At least gcc 6 emits an error for this.

cem added inline comments.Dec 6 2017, 7:26 PM
sys/crypto/ccp/ccp_hardware.c
1402 ↗(On Diff #34841)

Ah, sure. I have been building with Clang. Is keydata / keydata_len all I need to initialize to silence the GCC warning?

markj added inline comments.Dec 6 2017, 7:45 PM
sys/crypto/ccp/ccp_hardware.c
1402 ↗(On Diff #34841)

Yep, looks like it. gcc is also complaining about sgl_nsegs being write-only. With those two things fixed, ccp builds.

cem updated this revision to Diff 36370.EditedDec 8 2017, 12:24 AM
cem marked 29 inline comments as done.
cem edited the summary of this revision. (Show Details)
  • Return EAGAIN if we're out of ring space (squash to ENOMEM at top level for OCF consumers). (I decided to punt on a sleepable API.) Ring space is evaluated lazily and partial submissions are rolled back if we discover ourselves to be out of space.
  • Fix up cleanup on descriptor error; clear out and error the entire operation/transaction (through next callback).
  • Be sure to zero sensitive key data in session descriptor.
  • Fix up most of the review feedback from Mark
cem updated this revision to Diff 36371.Dec 8 2017, 12:46 AM

cryptotest.py: Add similar skipping for unsupported AES-GCM inputs

cem updated this revision to Diff 37380.Jan 1 2018, 10:48 PM

Implement AES-XTS.

cem edited the summary of this revision. (Show Details)Jan 13 2018, 5:48 PM
cem marked an inline comment as done.Jan 13 2018, 5:55 PM

Committed MAXADDR 48bit separately.

cem updated this revision to Diff 38008.Jan 15 2018, 11:24 PM
cem edited the summary of this revision. (Show Details)

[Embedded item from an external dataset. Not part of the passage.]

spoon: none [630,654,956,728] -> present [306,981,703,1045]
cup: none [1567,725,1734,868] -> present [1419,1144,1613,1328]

Hide debugging (and especially sensitive content printing) behind special
macros. DPRINTF is debug spam and can be enabled at runtime. INSECURE_DEBUG()
prints sensitive material and is compiled out by default.

cem updated this revision to Diff 38010.Jan 15 2018, 11:27 PM

Accidentally posted two patches; remove accidentally added patch.

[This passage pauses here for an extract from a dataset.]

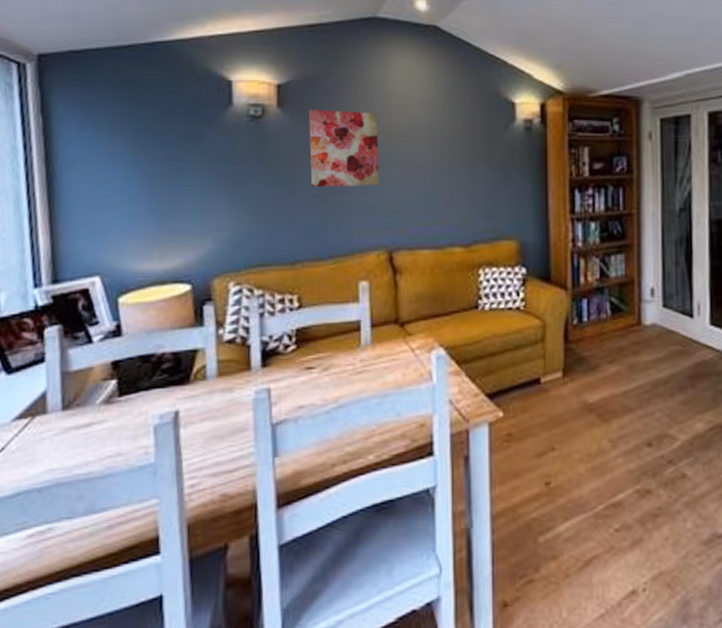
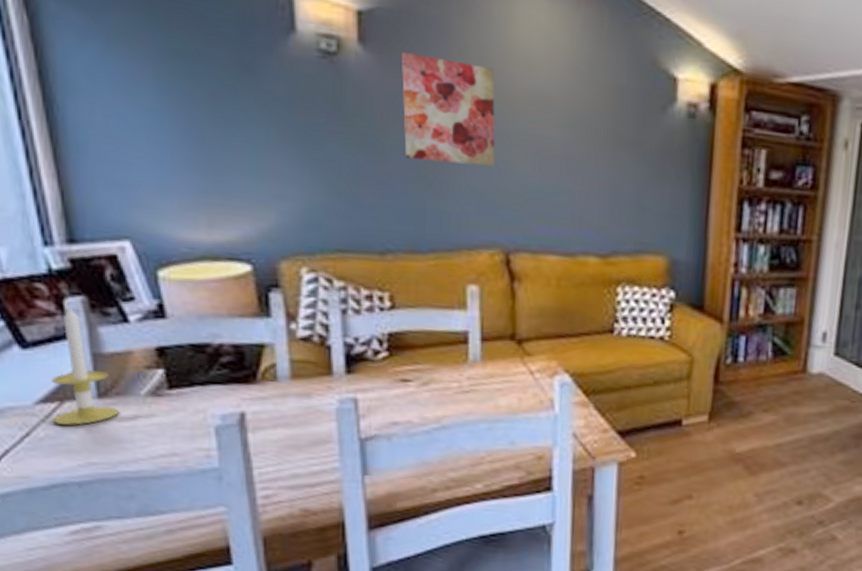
candle: none [24,334,78,437] -> present [51,306,120,426]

cem marked 4 inline comments as done.Jan 15 2018, 11:29 PM

I think the driver is more or less ready to go in now.

cem added a comment.Jan 15 2018, 11:36 PM

Put trivial random changes in independent review for secteam: https://reviews.freebsd.org/D13925

CCing (maybe :-)) interested parties for the random source portion of this driver.

cem updated this revision to Diff 38045.Jan 16 2018, 6:11 PM

Rebase past smaller changes pulled out and committed already.

If there are no objections in the next day or two, I'll go ahead and commit
this to the tree.

This revision was not accepted when it landed; it landed in state Needs Review.Jan 18 2018, 10:01 PM
This revision was automatically updated to reflect the committed changes.